Sold Hot TubIt’s hardly a secret that affordability is one of the biggest hurdles tripping up hot tub consumers along their buying journey. So how does a spa retailer turn this hurdle into just another stepping stone for these potential customers? The same way car, jewelry, furniture, and large appliance retailers make their products more accessible to their customers: financing.

Essentially, consumer financing offers the opportunity for your customers buy the products they want today while making payments over time. This presents an opportunity for more sales for your business.

In his article on cash flow in SGB (previously Sporting Goods Business), Dennis Murphy wrote, “A financing program can be a key marketing vehicle for your store, because it provides an incentive for consumers to buy and can be a mechanism to track sales data and drive repeat business. When used in a smart way, a financing program can be the hub of the retail marketing wheel.”

Spa dealers commonly ask if the the benefits of financing outweigh the cost. And if they do, what’s the best way to move forward with a financing program?

 

Business Benefits of Finance Plans

Let’s briefly run through the list of benefits financing provides to hot tub dealers. Most obviously, offering payment options increases sales opportunities. With financing, the potential for lost sales due to affordability issues can be avoided at any point during the purchase decision.

Parent of what was previously GE Capital Retail Bank, Synchrony Financial reports that 89% of their cardholders say financing made their large purchase more affordable, and 76% of these cardholders always seek promotional financing options when making a major purchase.

The financial company conducted other industry-specific studies that involve major consumer products comparable to hot tubs. Here’s a summary of their findings:

  • 46% of furniture cardholders would choose another retailer or not make the purchase if a financing promotion was not available.
  • 55% of sportings goods customers said they would not have made the purchase, or would have gone to another merchant, if financing options weren’t available.
  • Home improvement cardholders used additional funds available to upgrade or add features, pay for installation or buy a more expensive model/version.

 

So what does this say for the financing potential within the spa industry? Rick Hebb of Isaacs Pool and Spas in Johnson City, TN, credits his dealership’s finance program for boosting store sales 30-40%.

Nick Kasten from Arizona Hot Tub Company notes that it took his dealership less than a year to recognize a significant boost in sales once they started offering financing. “We had to get over the fact that, unlike cars, hot tubs don’t come with their own VIN numbers; so financing them is basically an unsecured line of credit.”

Items listed in a dataset
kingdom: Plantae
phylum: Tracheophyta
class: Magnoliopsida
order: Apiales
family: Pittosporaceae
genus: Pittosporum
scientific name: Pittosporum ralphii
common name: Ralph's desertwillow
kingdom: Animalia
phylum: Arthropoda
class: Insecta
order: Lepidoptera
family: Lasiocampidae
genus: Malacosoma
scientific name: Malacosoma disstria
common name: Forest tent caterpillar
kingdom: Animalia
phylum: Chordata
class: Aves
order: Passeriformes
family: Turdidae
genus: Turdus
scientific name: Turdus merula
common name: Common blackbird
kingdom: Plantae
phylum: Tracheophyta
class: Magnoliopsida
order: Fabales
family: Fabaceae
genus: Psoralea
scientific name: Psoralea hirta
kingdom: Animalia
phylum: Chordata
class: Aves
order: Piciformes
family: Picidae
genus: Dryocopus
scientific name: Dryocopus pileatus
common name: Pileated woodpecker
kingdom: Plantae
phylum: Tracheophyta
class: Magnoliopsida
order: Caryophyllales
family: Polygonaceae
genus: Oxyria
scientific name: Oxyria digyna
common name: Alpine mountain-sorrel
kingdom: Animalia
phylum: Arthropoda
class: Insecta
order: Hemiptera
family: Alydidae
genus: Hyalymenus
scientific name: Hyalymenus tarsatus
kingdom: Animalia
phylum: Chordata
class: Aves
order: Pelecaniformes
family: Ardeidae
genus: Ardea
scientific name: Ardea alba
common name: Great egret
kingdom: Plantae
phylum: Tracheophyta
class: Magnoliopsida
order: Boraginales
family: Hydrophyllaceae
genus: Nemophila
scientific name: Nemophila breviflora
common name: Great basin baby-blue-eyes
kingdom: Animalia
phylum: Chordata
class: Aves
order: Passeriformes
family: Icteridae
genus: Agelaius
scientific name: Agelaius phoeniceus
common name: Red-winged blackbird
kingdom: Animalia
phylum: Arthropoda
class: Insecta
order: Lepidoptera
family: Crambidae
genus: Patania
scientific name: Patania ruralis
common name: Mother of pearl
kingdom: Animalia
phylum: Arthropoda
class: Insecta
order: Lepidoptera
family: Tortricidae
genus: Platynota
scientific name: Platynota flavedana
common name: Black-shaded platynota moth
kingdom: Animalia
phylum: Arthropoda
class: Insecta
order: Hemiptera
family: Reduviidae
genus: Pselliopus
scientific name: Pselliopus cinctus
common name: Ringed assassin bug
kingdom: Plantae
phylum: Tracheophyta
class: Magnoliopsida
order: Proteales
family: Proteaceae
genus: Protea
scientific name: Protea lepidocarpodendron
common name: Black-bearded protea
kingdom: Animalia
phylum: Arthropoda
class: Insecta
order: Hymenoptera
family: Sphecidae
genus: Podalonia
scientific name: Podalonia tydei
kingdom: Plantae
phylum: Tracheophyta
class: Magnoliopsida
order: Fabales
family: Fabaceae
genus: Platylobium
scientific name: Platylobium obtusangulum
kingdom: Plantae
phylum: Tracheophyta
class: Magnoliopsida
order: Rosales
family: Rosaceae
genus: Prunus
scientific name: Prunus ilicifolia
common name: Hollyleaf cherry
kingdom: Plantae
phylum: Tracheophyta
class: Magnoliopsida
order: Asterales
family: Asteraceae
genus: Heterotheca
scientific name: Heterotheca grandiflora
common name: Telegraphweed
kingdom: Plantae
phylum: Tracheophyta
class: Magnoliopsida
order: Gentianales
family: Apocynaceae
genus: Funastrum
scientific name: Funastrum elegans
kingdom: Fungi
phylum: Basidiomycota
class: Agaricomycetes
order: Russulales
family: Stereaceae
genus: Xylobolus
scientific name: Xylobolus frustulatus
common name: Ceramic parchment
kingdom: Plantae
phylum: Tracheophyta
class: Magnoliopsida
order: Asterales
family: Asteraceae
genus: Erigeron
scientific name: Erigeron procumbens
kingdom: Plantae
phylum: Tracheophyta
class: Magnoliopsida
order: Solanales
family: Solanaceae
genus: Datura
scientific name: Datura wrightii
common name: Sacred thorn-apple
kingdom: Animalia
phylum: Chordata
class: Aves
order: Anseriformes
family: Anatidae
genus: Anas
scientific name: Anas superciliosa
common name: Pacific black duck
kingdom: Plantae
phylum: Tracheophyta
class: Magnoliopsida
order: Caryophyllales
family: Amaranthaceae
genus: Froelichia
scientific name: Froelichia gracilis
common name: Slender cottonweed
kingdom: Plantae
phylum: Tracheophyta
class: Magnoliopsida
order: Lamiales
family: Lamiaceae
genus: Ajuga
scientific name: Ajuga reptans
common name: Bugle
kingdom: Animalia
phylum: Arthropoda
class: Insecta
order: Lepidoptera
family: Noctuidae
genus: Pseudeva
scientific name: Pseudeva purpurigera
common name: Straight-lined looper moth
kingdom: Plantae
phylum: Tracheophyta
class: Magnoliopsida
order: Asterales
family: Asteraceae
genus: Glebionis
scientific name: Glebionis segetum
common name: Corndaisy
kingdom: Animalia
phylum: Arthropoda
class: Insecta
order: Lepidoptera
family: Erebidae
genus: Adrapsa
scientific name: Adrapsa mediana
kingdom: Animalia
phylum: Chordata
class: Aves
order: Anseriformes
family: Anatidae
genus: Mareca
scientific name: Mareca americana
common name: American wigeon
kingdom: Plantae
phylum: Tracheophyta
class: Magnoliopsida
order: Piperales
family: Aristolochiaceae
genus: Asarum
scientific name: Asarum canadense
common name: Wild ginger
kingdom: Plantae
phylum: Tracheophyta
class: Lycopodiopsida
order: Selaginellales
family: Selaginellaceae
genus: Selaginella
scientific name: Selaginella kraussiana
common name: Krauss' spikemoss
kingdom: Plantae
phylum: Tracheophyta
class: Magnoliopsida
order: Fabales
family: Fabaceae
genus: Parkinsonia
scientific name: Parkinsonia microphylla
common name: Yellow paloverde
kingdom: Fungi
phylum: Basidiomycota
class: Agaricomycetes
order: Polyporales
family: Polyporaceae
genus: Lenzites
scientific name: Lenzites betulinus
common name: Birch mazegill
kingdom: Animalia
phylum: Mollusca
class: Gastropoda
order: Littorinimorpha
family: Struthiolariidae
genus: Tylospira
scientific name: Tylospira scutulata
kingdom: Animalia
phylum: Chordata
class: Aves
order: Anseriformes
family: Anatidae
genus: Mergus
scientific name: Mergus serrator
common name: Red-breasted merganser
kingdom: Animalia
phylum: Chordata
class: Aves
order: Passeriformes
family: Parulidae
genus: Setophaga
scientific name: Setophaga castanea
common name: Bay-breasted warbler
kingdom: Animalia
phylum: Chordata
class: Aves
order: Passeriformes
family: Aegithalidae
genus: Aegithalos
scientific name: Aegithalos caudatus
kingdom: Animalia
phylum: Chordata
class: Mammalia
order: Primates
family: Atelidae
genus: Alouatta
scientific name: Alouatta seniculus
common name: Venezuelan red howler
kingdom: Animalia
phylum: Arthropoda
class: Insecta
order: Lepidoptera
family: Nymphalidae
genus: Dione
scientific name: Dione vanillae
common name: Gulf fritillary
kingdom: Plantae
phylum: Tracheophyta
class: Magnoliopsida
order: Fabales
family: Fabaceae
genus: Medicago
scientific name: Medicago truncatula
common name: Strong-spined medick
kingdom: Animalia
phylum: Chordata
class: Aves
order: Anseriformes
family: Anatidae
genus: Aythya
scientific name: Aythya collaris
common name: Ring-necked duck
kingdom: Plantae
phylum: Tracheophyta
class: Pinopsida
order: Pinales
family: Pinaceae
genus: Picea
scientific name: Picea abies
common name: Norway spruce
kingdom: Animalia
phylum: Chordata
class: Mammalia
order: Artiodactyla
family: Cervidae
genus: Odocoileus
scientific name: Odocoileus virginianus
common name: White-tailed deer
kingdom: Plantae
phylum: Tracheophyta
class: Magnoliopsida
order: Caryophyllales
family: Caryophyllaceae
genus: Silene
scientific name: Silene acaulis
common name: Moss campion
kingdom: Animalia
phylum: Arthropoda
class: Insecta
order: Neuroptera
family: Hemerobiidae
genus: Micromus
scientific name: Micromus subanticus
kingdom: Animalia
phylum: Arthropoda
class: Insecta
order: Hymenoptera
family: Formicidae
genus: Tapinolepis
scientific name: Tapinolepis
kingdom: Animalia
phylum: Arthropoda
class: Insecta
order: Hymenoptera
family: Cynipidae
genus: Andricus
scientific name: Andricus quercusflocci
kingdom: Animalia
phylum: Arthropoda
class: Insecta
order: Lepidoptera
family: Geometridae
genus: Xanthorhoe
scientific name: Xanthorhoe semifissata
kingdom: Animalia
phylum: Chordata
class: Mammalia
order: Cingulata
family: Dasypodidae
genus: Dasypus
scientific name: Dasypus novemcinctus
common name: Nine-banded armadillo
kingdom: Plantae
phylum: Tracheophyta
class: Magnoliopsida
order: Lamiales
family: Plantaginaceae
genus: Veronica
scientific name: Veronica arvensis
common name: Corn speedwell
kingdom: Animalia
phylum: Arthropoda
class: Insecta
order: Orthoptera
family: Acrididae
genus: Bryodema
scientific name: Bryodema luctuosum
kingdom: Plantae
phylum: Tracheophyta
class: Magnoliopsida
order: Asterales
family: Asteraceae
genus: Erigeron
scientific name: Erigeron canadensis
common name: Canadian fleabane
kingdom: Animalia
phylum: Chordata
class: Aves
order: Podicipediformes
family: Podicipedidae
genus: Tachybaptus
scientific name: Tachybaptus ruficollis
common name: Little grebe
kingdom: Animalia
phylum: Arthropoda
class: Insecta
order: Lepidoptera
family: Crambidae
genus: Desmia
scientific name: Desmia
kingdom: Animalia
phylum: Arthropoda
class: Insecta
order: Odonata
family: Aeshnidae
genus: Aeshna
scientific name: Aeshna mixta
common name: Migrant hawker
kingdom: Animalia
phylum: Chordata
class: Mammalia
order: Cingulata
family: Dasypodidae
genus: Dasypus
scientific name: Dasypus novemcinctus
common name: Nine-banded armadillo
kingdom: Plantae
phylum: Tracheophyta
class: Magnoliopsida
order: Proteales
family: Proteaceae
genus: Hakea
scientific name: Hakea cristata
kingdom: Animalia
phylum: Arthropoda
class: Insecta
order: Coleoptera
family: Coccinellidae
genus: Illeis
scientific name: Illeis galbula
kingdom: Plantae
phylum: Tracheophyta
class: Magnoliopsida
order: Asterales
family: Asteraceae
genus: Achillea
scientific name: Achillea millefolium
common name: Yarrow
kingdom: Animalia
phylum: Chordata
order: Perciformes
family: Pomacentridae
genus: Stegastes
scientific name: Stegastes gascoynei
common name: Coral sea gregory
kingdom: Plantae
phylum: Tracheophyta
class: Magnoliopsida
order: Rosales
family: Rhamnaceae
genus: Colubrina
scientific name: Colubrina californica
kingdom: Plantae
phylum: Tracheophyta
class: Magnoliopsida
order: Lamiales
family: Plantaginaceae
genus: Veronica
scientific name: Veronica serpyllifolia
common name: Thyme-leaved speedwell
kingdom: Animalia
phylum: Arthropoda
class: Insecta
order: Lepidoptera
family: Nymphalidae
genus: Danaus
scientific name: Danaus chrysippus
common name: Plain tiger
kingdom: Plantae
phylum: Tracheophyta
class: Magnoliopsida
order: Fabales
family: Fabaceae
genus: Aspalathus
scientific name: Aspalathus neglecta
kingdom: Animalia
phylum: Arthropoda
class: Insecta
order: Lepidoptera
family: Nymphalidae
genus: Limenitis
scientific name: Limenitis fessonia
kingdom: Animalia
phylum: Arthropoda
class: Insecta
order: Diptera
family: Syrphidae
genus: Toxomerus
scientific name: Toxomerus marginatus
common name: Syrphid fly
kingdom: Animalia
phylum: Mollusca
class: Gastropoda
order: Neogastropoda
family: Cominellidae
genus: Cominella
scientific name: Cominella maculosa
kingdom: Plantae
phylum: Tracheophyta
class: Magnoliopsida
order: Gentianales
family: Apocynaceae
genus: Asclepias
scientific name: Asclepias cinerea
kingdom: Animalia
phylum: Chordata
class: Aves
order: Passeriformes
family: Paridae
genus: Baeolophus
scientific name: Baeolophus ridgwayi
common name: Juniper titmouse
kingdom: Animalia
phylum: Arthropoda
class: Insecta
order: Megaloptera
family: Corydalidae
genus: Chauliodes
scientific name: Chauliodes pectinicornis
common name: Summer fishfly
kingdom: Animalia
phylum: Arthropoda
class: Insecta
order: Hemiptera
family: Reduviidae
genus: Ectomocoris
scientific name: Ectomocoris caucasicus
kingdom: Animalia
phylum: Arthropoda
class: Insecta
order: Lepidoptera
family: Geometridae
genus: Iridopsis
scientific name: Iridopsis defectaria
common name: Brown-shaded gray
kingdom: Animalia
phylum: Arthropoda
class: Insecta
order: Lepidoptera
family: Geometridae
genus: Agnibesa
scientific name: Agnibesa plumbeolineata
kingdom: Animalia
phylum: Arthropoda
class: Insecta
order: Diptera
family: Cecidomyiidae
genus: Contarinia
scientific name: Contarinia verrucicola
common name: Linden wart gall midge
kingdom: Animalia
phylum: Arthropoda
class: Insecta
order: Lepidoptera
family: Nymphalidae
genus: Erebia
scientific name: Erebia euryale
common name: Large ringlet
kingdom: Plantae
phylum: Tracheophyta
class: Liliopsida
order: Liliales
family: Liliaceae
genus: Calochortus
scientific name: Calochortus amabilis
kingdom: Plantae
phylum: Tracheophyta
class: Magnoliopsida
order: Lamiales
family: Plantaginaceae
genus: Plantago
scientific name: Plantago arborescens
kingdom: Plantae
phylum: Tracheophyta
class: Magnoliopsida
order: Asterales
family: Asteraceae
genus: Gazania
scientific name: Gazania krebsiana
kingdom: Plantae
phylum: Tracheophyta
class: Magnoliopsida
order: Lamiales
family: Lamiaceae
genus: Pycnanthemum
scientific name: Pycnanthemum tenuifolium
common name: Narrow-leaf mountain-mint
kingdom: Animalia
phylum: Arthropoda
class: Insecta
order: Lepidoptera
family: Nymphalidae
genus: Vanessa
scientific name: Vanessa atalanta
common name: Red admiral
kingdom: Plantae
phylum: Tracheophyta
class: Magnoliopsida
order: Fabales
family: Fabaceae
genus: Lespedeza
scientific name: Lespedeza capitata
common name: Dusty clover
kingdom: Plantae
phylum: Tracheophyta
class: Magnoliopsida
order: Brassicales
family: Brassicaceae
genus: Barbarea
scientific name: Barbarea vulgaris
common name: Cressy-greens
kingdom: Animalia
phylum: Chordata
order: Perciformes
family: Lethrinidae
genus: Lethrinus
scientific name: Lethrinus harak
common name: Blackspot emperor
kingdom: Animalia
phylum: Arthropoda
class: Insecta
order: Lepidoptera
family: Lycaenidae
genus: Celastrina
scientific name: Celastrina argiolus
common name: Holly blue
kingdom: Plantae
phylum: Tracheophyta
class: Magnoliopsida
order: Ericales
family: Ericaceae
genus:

* _SHORT PROBLEM A_: In the records, take the lines between the one holding "order: Artiodactyla" and the one holding "scientific name: Tapinolepis", inclusive, and switch "common name" to "vernacular name" throughout. Return only those lines, with everything else left unchanged.
* _SHORT PROBLEM B_: Carry on the article about financing for hot tub dealers from the point where it stops.

* _TASK ANSWER A_:
order: Artiodactyla
family: Cervidae
genus: Odocoileus
scientific name: Odocoileus virginianus
vernacular name: White-tailed deer
kingdom: Plantae
phylum: Tracheophyta
class: Magnoliopsida
order: Caryophyllales
family: Caryophyllaceae
genus: Silene
scientific name: Silene acaulis
vernacular name: Moss campion
kingdom: Animalia
phylum: Arthropoda
class: Insecta
order: Neuroptera
family: Hemerobiidae
genus: Micromus
scientific name: Micromus subanticus
kingdom: Animalia
phylum: Arthropoda
class: Insecta
order: Hymenoptera
family: Formicidae
genus: Tapinolepis
scientific name: Tapinolepis

* _TASK ANSWER B_:
These results indicate that offering financing adds value for you and your spa customers. It shortens the sale cycle, facilitates an immediate buying decision, and allows customers to purchase the spa and features they want rather than just those they have to settle for. Plus, purchase totals tend to be greater under financing than those non-financed transactions.

 

Which financing strategy is right for you?

As a dealer, there are typically two different paths you can take. The first is through an established hot tub manufacturer’s program and the second is directly through a bank, credit union, or other financing company.

For smaller to mid-size dealerships, going through the manufacturer may be the best fit since it is typically more difficult to qualify for financing programs as an independent, lower volume retailer. Lower rates and better access to periodic promotions at reduced rates are also advantages for retailers to go with a brand’s finance program. Plus, dealers can minimize risk and ensure reliability of the financing when partnering with a manufacturer.

Dealers who are larger or have been in business longer may be set up better for finding an independent financial partner. Having identified customer needs in their local area, both Arizona Hot Tub Company and Isaacs Pool and Spas have established their finance programs with separate financial companies.

 

What should a dealer look for in a financing program?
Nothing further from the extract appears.